··· PROVIDED DATA
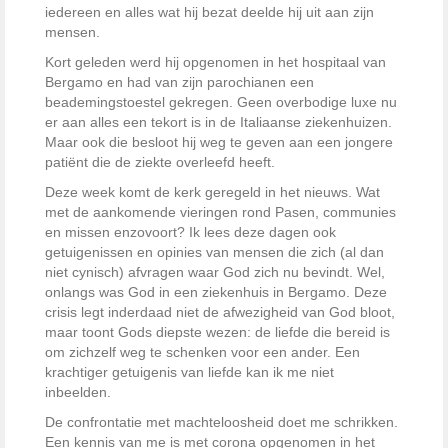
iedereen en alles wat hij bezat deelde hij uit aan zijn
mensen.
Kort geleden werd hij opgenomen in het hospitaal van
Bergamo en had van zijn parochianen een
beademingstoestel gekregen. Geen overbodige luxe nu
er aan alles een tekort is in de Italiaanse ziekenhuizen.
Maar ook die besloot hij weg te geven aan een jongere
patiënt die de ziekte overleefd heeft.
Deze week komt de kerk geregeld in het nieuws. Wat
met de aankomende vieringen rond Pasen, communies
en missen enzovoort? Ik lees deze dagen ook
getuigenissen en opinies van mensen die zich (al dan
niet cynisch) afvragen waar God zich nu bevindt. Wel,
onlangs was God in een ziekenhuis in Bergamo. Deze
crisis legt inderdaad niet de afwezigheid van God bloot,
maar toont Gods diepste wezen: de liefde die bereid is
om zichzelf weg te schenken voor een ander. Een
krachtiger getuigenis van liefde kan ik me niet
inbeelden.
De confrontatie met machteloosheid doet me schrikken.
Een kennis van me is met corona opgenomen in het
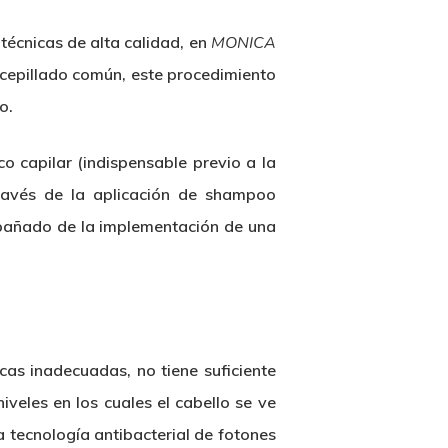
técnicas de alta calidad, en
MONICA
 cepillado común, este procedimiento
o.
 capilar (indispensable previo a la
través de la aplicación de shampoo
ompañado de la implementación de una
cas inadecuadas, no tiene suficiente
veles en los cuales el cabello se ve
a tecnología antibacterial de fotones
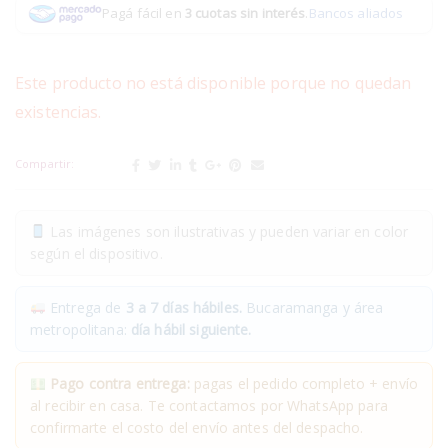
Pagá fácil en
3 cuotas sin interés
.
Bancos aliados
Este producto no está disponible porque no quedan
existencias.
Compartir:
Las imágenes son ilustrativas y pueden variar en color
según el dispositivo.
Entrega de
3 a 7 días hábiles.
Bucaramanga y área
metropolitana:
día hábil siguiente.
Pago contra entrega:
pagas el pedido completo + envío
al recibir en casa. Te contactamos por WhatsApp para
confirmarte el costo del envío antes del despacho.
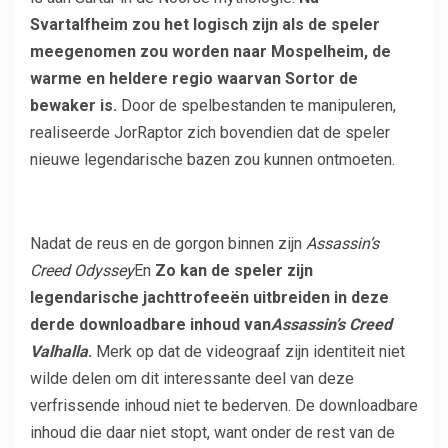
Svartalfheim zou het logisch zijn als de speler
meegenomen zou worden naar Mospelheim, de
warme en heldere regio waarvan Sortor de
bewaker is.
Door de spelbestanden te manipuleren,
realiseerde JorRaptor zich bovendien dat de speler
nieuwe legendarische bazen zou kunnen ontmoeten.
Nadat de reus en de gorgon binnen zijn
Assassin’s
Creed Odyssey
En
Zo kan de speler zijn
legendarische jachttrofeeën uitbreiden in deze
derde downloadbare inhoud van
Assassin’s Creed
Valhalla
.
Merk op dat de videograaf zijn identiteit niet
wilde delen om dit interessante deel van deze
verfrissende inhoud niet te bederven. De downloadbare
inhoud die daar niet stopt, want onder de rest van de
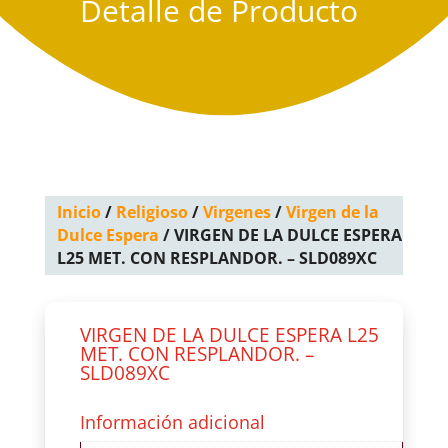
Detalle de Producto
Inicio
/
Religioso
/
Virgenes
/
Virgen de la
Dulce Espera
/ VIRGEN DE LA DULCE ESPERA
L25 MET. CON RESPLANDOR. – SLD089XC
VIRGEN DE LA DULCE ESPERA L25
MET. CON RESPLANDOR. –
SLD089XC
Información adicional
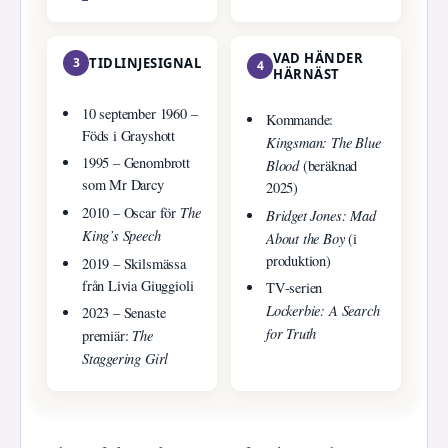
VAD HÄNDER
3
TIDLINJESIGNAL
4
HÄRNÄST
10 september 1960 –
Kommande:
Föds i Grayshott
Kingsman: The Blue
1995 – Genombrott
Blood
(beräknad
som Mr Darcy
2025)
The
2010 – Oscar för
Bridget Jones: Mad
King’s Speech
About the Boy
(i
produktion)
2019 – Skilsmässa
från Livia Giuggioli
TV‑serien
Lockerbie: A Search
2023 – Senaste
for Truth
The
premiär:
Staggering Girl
······
··· PROVIDED DATA
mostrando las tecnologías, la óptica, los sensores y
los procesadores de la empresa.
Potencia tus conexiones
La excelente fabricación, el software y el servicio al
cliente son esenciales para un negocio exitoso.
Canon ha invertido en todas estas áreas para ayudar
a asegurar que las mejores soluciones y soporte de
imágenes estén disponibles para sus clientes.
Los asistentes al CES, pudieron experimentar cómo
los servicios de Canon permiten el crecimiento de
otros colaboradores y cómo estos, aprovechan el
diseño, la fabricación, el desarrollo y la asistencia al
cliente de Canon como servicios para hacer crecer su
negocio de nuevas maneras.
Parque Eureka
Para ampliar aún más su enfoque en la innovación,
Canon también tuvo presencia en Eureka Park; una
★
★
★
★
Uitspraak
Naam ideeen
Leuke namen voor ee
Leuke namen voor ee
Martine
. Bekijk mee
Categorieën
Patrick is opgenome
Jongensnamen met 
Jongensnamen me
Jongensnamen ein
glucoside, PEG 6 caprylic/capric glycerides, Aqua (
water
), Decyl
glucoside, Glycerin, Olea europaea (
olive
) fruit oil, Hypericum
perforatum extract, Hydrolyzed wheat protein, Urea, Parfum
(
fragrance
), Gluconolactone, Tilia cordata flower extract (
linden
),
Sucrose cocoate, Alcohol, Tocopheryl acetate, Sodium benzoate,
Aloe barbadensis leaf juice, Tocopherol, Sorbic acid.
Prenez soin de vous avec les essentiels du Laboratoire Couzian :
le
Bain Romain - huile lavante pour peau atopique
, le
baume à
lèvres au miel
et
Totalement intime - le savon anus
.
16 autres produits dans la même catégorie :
······
• DIRECTIONS FOR THIS TASK: To complete this exercise, transcribe exactly the lines above from the one that holds "iedereen en alles" through the one that holds "confirmarte el costo". Pictures stay out.

• ANSWER SPACE:
iedereen en alles wat hij bezat deelde hij uit aan zijn
mensen.
Kort geleden werd hij opgenomen in het hospitaal van
Bergamo en had van zijn parochianen een
beademingstoestel gekregen. Geen overbodige luxe nu
er aan alles een tekort is in de Italiaanse ziekenhuizen.
Maar ook die besloot hij weg te geven aan een jongere
patiënt die de ziekte overleefd heeft.
Deze week komt de kerk geregeld in het nieuws. Wat
met de aankomende vieringen rond Pasen, communies
en missen enzovoort? Ik lees deze dagen ook
getuigenissen en opinies van mensen die zich (al dan
niet cynisch) afvragen waar God zich nu bevindt. Wel,
onlangs was God in een ziekenhuis in Bergamo. Deze
crisis legt inderdaad niet de afwezigheid van God bloot,
maar toont Gods diepste wezen: de liefde die bereid is
om zichzelf weg te schenken voor een ander. Een
krachtiger getuigenis van liefde kan ik me niet
inbeelden.
De confrontatie met machteloosheid doet me schrikken.
Een kennis van me is met corona opgenomen in het
técnicas de alta calidad, en
MONICA
 cepillado común, este procedimiento
o.
 capilar (indispensable previo a la
través de la aplicación de shampoo
ompañado de la implementación de una
cas inadecuadas, no tiene suficiente
veles en los cuales el cabello se ve
a tecnología antibacterial de fotones
Pagá fácil en
3 cuotas sin interés
.
Bancos aliados
Este producto no está disponible porque no quedan
existencias.
Compartir:
Las imágenes son ilustrativas y pueden variar en color
según el dispositivo.
Entrega de
3 a 7 días hábiles.
Bucaramanga y área
metropolitana:
día hábil siguiente.
Pago contra entrega:
pagas el pedido completo + envío
al recibir en casa. Te contactamos por WhatsApp para
confirmarte el costo del envío antes del despacho.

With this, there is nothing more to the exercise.